Extensions and respins

  • The contest can be extended when and only when:
    • No submissions are provided by the deadline - in this case the contest MUST be extended by two weeks
    • It was a system outage for the last eight hours of the contest (such as a mainnet downtime, lack of funds on the voting contract etc.) - in this case the contest MUST be extended for one day
    • The scope and/or conditions of the contest has been changed throughout the contest - it MUST be handled by a separate proposal
  • The voting can be extended when and only when:
    • Less than two votes were received by the deadline - in this case the voting MUST be extended for three days
    • It was a system outage for the last eight hours of the voting (such as a mainnet downtime, lack of funds on the voting contract etc.) - in this case the contest MUST be extended for one day
  • In case that no submissions were accepted :
    • Jurors and administrators get their payments
    • If somebody request a full respin from scratch within three days the full respin MUST be conducted
    • Otherwise, a short fix-up sprint with the same prices as original and duration not longer than 2 weeks MUST be overtaken

Procedural Limitations

  • Only one submission per contestant shall be accepted.
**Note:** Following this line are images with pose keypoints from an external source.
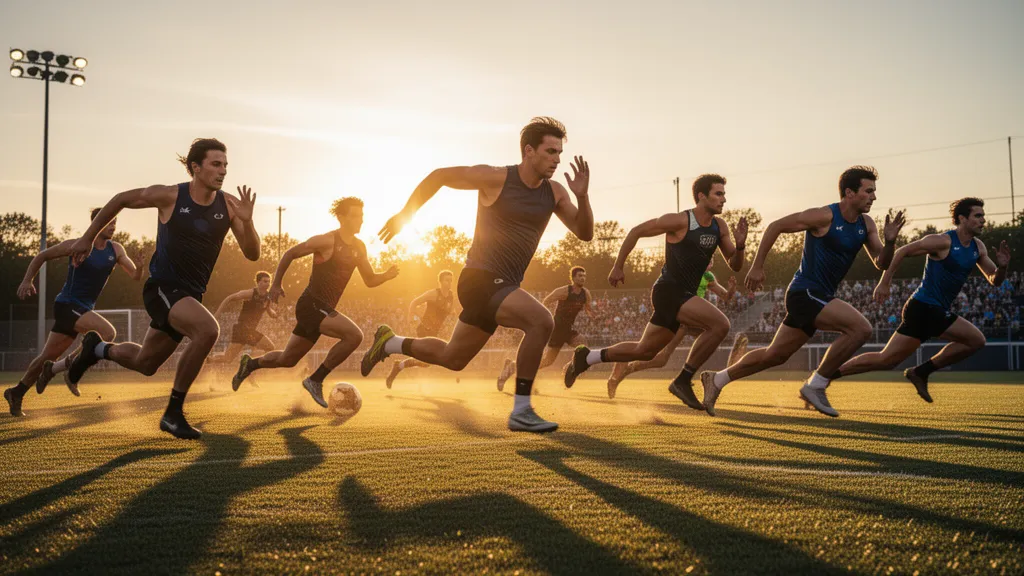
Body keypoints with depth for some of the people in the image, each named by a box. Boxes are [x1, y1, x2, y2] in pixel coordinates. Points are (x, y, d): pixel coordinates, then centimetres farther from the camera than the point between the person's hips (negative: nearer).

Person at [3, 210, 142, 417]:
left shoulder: (116, 250, 2)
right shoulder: (77, 245, -11)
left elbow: (135, 276, -3)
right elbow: (42, 256, 0)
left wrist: (141, 266, -25)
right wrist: (27, 280, -8)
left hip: (83, 309, 6)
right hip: (67, 305, -6)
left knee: (49, 355, 14)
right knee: (108, 332, -26)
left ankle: (16, 392, 29)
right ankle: (70, 367, -13)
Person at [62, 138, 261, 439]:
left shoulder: (228, 205, -6)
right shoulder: (169, 196, -14)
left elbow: (252, 254, -7)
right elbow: (121, 200, 3)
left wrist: (247, 221, -26)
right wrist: (88, 238, 8)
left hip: (191, 295, 6)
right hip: (162, 288, -5)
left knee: (144, 363, 20)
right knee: (208, 329, -32)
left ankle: (97, 348, 51)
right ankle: (173, 412, -18)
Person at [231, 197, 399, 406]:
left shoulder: (359, 248, 9)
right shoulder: (327, 241, -14)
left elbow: (370, 280, 14)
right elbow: (290, 254, -6)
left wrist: (387, 275, -7)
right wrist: (276, 284, -4)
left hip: (323, 309, 8)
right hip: (311, 305, -8)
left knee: (287, 360, 18)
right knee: (354, 335, -25)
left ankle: (250, 364, 41)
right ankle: (316, 380, -13)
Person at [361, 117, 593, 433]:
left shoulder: (554, 193, 5)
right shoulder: (496, 179, -11)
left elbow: (585, 233, 5)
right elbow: (439, 176, 0)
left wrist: (582, 196, -13)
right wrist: (404, 214, 2)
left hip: (503, 287, 8)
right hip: (481, 279, -7)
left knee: (452, 358, 19)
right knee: (541, 321, -28)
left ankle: (389, 343, 41)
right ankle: (521, 411, -20)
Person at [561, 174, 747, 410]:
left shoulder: (719, 226, 7)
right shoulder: (680, 221, -13)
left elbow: (735, 265, 10)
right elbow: (636, 231, -4)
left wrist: (740, 244, -11)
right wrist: (618, 266, -2)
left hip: (684, 295, 8)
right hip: (669, 290, -8)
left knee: (644, 351, 15)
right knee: (720, 324, -24)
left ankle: (586, 357, 28)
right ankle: (683, 380, -15)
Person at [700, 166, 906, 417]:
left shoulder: (866, 225, 8)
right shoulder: (825, 217, -14)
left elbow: (881, 263, 7)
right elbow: (775, 226, -9)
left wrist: (890, 241, -13)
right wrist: (757, 267, -10)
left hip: (819, 297, 8)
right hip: (806, 293, -8)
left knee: (775, 355, 13)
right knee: (860, 328, -21)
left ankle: (717, 379, 24)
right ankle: (815, 386, -11)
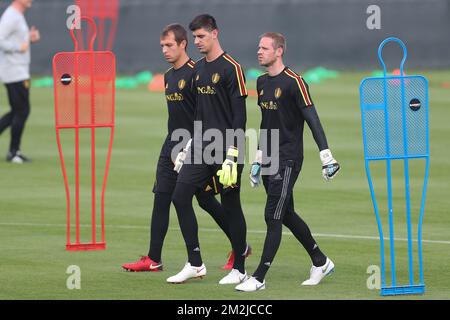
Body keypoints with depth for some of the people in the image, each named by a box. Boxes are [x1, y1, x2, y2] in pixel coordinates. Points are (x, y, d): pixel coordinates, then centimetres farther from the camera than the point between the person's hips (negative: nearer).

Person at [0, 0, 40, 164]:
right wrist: (19, 47, -19)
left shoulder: (18, 16, 16)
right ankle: (13, 151, 5)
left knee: (17, 111, 13)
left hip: (20, 72, 10)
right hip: (15, 74, -10)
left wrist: (29, 38, 9)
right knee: (22, 111, -3)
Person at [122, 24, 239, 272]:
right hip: (172, 146, 8)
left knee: (206, 200, 1)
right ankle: (153, 260, 2)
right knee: (161, 200, 0)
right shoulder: (168, 76, 13)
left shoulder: (196, 73, -13)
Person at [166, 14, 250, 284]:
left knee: (231, 206, 0)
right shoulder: (198, 68, 14)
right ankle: (195, 264, 2)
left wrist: (232, 155, -18)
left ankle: (239, 269, 11)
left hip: (225, 148, -7)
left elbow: (240, 115, -13)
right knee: (181, 196, -4)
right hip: (201, 146, 7)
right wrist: (190, 146, 18)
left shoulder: (231, 68, -10)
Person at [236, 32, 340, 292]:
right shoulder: (262, 82, 12)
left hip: (288, 160, -8)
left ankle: (259, 278, -8)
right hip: (270, 161, 8)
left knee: (273, 218, -9)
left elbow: (312, 118, -15)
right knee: (287, 215, 13)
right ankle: (321, 262, 28)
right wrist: (258, 159, 23)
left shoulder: (294, 82, -13)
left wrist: (326, 155, -20)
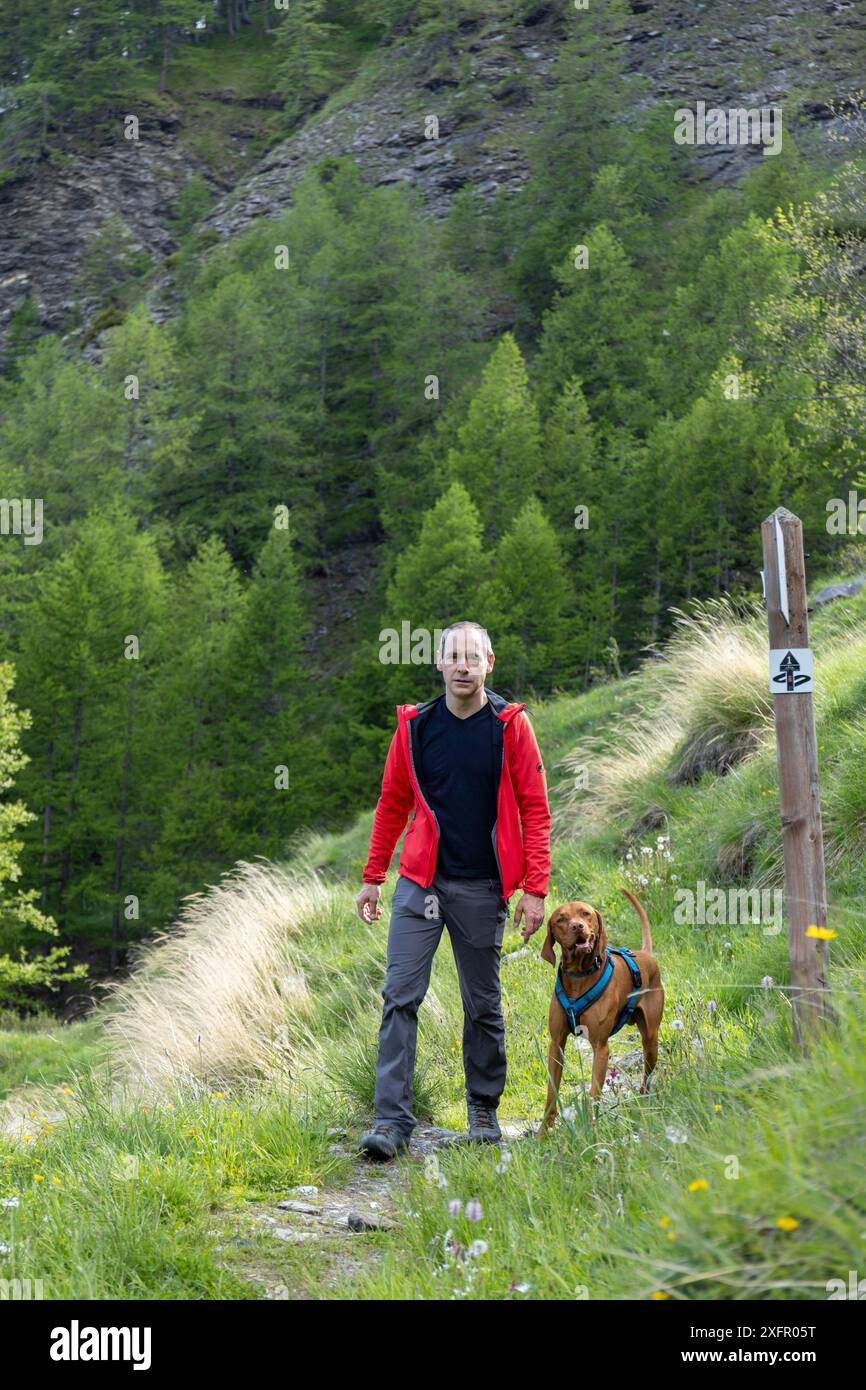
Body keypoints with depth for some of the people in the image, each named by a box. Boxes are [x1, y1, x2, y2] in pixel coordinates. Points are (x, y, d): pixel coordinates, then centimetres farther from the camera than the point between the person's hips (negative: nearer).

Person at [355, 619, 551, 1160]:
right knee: (400, 997, -7)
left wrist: (535, 890, -9)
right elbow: (392, 804, 11)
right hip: (420, 882, 1)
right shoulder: (415, 726, 3)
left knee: (484, 1005, 10)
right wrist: (372, 878, 10)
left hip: (482, 887, -1)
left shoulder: (511, 725, -3)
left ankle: (484, 1110, 27)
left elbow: (535, 811, -3)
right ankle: (392, 1121, -6)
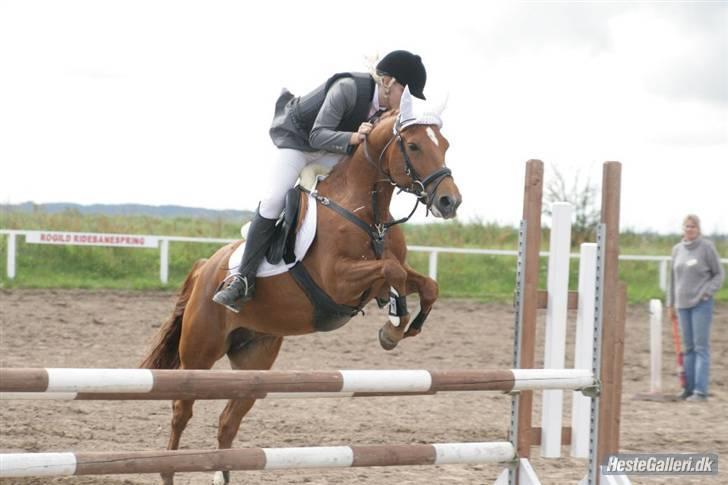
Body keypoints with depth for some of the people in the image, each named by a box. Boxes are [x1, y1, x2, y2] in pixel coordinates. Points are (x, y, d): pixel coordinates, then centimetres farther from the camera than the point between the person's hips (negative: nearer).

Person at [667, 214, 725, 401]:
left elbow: (719, 274, 0)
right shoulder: (677, 249, 10)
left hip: (702, 303, -5)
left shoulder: (707, 247, -5)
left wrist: (707, 291, -13)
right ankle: (689, 388, 12)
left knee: (701, 346, -7)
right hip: (683, 304, 5)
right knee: (688, 347, 8)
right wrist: (671, 303, 16)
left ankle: (700, 391, -9)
Multiple submissions, including but not limited to updated versions of the initial submission, are not allowed.
  • Submissions shall be made within the time frame defined above in the Contest Dates section. Late submissions shall be rejected by the Jury.
  • All submissions shall contain the contestant’s contact information (preferably a Telegram ID) to ensure that the jury can match the submission to the specific contestant. If such contact information is missing, the submission shall be rejected.
  • If the submission contains links to external material (reports on further work by the contestant), this material shall have the contestant’s contact details (preferably a Telegram ID), to ensure that the jury can match the material to the specific contestant. If such contact information is missing, the submission shall be rejected.
  • Under any circumstances the decision of jurors can not be questioned or appealed
  • Any juror or participant can request an AMA session and this session MUST be granted if it was requested at least five days before the voting end.